The Jewish Labour Movement’s national chair Mike Katz has said "actions are what matter'' after the group held formal talks with Labour leader Sir Keir Starmer and his deputy, Angela Rayner.
At Monday's meeting, which took place virtually, discussions took place on Labour's response to the forthcoming publication of the Equalities and Human Rights Commission’s (EHRC) report into claims of institutional antisemitism within the party.
Repeating the pledge he gave to the JC in March, Sir Keir said he would implement all the watchdog's recommendations as “a minimum”.
He also reconfirmed his commitment to an independent complaints process to help to rebuild trust among the Jewish community – while also agreeing to deliver a keynote speech at JLM’s forthcoming Henry Smith Memorial Lecture.
Sir Keir acknowledged it would take "strong leadership from the very top of our party to change the culture".

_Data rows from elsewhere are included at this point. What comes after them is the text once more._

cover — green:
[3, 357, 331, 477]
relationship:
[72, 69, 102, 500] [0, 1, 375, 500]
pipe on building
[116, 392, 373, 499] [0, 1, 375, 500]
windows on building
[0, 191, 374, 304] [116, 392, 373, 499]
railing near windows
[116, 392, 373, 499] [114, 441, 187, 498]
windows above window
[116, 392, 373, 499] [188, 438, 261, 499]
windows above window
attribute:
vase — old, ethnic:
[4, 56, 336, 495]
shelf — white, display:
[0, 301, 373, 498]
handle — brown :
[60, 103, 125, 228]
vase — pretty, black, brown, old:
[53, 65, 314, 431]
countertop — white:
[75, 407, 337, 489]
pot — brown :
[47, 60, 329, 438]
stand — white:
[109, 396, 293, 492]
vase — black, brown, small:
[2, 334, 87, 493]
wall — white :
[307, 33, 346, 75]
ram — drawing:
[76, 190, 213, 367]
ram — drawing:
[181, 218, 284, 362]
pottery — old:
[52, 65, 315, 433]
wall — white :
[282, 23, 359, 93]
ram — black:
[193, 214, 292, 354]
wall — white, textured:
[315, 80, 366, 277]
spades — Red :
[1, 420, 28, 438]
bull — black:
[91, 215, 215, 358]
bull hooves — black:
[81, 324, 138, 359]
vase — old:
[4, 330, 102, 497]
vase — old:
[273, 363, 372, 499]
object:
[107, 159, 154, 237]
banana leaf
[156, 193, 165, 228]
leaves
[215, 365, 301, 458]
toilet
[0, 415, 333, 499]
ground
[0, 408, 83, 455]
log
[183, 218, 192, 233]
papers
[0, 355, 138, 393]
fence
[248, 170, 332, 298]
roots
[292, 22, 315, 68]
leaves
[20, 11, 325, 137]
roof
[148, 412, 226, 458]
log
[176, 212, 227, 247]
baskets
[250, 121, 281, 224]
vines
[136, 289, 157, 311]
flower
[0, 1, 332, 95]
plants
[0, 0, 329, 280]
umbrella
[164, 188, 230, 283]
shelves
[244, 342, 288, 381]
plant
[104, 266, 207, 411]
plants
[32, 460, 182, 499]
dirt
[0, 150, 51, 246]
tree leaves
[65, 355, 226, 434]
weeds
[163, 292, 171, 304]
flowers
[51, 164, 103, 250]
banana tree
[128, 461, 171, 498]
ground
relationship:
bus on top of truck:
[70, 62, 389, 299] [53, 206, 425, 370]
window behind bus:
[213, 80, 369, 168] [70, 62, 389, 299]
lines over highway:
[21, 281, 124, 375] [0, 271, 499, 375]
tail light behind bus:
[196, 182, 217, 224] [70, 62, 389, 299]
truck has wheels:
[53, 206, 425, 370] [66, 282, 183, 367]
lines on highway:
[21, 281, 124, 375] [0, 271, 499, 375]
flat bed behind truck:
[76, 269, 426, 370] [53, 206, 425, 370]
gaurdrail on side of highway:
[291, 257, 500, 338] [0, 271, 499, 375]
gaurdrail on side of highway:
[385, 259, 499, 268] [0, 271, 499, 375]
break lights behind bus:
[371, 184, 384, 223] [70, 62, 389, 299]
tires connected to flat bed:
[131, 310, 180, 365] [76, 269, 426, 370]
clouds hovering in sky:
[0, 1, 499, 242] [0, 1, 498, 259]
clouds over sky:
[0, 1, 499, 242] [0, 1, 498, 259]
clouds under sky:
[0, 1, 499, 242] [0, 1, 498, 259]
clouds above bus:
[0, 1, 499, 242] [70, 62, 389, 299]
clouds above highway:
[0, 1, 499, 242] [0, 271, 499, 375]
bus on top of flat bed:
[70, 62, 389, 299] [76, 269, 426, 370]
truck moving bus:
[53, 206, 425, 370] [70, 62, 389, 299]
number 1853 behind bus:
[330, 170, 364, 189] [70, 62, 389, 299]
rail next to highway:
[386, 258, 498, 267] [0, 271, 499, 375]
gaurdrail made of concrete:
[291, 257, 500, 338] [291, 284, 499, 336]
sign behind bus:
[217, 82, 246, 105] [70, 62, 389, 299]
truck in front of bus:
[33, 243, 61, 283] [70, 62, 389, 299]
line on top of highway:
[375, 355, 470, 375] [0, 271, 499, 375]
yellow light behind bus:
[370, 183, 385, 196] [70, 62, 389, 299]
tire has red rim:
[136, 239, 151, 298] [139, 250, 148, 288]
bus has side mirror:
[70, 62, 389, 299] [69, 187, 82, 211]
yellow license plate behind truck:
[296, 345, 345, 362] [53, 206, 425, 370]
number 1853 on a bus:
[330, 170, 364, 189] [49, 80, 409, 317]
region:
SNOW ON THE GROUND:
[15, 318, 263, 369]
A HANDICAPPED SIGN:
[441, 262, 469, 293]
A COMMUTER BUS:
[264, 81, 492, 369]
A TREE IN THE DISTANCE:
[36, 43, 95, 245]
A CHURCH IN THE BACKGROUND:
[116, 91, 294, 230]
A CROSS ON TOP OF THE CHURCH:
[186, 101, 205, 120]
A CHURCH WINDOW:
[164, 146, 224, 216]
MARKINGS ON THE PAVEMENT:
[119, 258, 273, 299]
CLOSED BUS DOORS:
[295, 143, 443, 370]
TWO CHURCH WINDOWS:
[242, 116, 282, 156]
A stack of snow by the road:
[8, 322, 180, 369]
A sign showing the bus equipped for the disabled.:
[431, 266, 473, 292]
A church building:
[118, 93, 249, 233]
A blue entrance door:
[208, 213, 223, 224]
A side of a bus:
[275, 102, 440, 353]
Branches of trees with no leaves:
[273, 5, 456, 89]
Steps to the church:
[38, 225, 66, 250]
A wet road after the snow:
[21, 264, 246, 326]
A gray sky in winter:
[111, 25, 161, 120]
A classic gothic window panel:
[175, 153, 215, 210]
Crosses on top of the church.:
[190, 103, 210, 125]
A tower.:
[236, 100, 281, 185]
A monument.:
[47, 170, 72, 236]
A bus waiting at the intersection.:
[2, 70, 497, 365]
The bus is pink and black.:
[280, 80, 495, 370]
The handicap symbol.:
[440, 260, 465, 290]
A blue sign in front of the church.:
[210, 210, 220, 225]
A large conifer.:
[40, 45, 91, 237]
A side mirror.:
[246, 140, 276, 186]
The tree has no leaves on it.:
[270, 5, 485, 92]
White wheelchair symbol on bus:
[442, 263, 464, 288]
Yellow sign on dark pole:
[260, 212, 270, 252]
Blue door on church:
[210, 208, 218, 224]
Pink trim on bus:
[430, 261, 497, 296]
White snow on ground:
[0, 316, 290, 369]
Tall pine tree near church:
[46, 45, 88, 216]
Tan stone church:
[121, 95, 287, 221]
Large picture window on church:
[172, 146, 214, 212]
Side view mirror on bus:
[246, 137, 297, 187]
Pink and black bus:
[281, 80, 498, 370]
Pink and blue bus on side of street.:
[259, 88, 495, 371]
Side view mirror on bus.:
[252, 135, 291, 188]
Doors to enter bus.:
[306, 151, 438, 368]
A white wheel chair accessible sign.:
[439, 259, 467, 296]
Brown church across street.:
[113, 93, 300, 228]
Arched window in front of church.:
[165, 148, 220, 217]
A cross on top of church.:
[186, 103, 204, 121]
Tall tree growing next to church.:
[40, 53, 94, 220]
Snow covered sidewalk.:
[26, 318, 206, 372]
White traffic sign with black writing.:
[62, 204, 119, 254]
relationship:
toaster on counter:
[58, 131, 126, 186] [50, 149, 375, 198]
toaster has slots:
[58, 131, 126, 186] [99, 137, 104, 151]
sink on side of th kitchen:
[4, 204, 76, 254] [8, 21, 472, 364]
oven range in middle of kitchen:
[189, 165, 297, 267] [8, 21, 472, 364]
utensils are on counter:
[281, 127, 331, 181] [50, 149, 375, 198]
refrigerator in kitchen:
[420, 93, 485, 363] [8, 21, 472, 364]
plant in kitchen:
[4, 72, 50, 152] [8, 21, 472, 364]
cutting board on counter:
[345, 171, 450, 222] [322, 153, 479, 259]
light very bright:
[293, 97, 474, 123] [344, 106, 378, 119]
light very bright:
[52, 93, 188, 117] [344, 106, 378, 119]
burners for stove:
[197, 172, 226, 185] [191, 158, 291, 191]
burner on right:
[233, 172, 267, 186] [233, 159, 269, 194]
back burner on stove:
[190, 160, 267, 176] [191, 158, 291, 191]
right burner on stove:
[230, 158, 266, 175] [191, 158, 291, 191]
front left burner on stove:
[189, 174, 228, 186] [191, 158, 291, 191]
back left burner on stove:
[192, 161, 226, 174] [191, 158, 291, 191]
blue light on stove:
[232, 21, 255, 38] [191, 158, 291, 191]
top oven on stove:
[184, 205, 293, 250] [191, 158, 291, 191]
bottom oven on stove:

He added: "I want to acknowledge just how difficult the last few years have been for the Jewish Labour Movement and Jewish members of the Labour Party."
Mike Katz, JLM's national chair, said: "We have already been encouraged by Keir Starmer's strong condemnation of antisemitism, his apology to the Jewish community and his commitment to getting a grip on this problem.
"But we've always said that actions are what matter. Reforming the party's culture as well as making its management and processes fit for purpose will take time and focus."
The meeting was the first between a Labour leader and the Jewish Labour Movement since 2014, following the breakdown in its relations with Jeremy Corbyn.
Dame Louise Ellman, who has hinted she would consider returning to the party she quit last year in protest at Mr Corbyn handling of antisemitism, also attended the conference on Zoom.
It is understood that Dame Louise is yet to commit to a return to Labour - which Sir Keir has previously said would be one of his tests to show he was dealing with anti-Jewish racism.
Sir Keir told JLM that he and his deputy, Ms Rayner, were "intent on working together to make significant progress on tackling antisemitism and it is our priority to do so".
JLM, the only Jewish group formally affiliated to Labour, was one of Mr Corbyn's most outspoken critics and referred the party to the EHRC.
On Tuesday the Board of Deputies sent Labour a briefing on 11 cases of alleged antisemitism that they said were outstanding and were examples of where the Party's disciplinary process has failed.
The most prominent example was that of the suspended NEC member Pete Willsman.
The Board said other members in question include a National Executive Committee member, a councillor, a council candidate, a CLP chair and a branch chair, as well as ordinary members.
The information was compiled with the assistance of the Labour Against Antisemitism group.